There is some text I need from a web page, a page whose length changes somewhat from day to day. I am looking to download that text periodically. I do not want/need several dozen lines from both the beginning and end of the roughly 250 line page. The total number of lines on the page will be unpredictable, so I will be needing to establish beginning/end points for the deletion I wish to perform based on bits of text that do not change from day to day. I've identified the target text patterns, so I'm looking to parse the content based on those such that the unwanted lines get deleted in the resulting document. I'm wanting to use command line utilites for this since I would like to automate the process and make a cron job out of it.
The download method of choice is to use lynx -dump www.specified.url my-download.txt
That part is working fine. But processing the dump so as to cut off the unwanted beginning and ending lines is so far not working. I found a sed example that, it seems, should do what I need:
sed -n '/Phrase toward the beginning/,/Phrase toward the end/p' file_to_parse.txt >parsed_file.txt
It works partially, meaning it cuts off the file's beginning at the right point (all lines preceding "Phrase toward the beginning"). But I cannot seem to make it cut lines from the end, i.e., lines following the phrase "Phrase toward the end." All my attempts using this formula have so far not touched the end of the file at all. I should probably mention that most of the lines in the dumped file lynx produces begin, for whatever reason, with 3 blank spaces--including the "Phrase toward the end" line I'm trying to specify as the point after which further lines should be deleted.

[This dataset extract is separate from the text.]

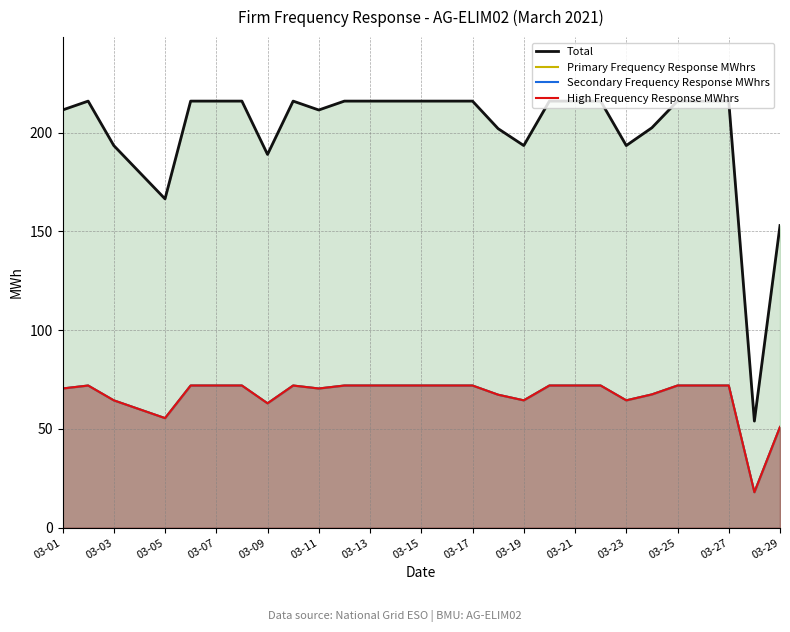

At 03-23, list the series in order from smallest to largest.

Primary Frequency Response MWhrs, Secondary Frequency Response MWhrs, High Frequency Response MWhrs, Total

I assume there may be more than one utility that can do the sort of parsing I'm after--sed and awk are the likely candidates I can think of. I tend to gravitate toward sed since its workings are slightly less mysterious to me than are awk's. But truth be told, I really only have the vaguest of conceptions as to how to use sed. When it comes to using and/or understanding awk, I get lost very, very quickly. Perhaps there are other utilities that can, based on textual patterns, lop off portions of the beginning and ending of a text file?

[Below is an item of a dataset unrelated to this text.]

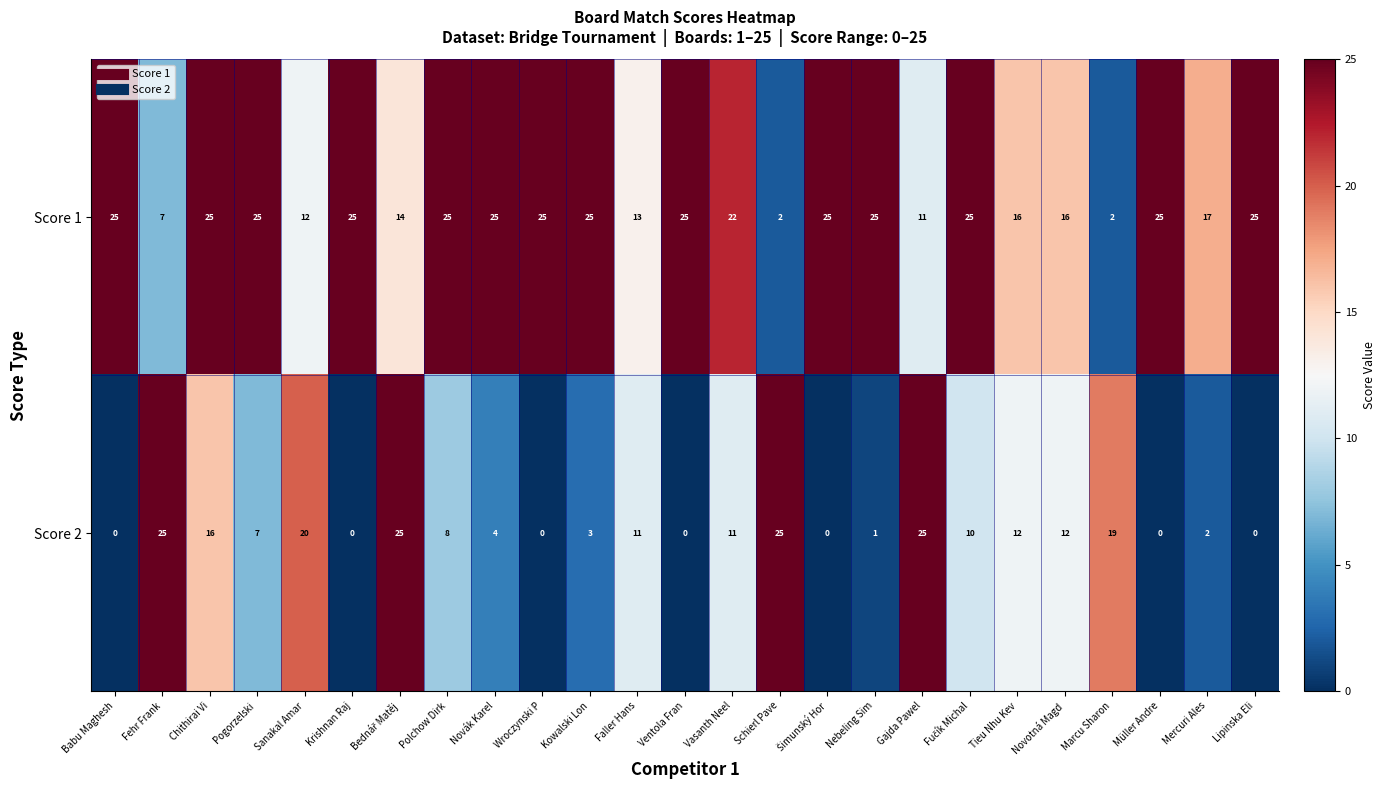

What is the sum of the Score 1 values at Wroczynski P and Polchow Dirk?

50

Input on how I might use sed, awk--or any other similar utility--to accomplish my goal, will be appreciated. This is to be done on an Ubuntu machine, btw.

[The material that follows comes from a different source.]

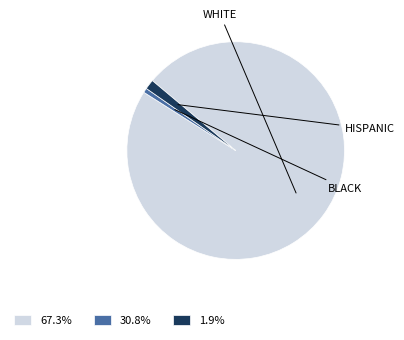

Is there a majority slice in this chart?

Yes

LATER EDIT: sorry for not having posted and example. The downloaded page will look something like the following
Unwanted line 1
Unwanted line 2
Unwanted line 3
Unwanted line etc
Phrase toward the beginning
Wanted line 1
Wanted line 2
Wanted line 3
Wanted line ca 4-198
Phrase toward the end
Unwanted line 200
Unwanted line 201
Unwanted line 202
Unwanted line . . . (to end of file)
The final output should look, on the other hand, like
Phrase toward the beginning
Wanted line 1
Wanted line 2
Wanted line 3
Wanted line ca 4-198
Phrase toward the end
I hope things will be clearer now. Please do bear in mind, though I've used line numbers to help better illustrate what I'm aiming to do, that I will be unable to do the desired deletions based on line numbers owing to the unpredictable ways in which the page I'm downloading will be changing.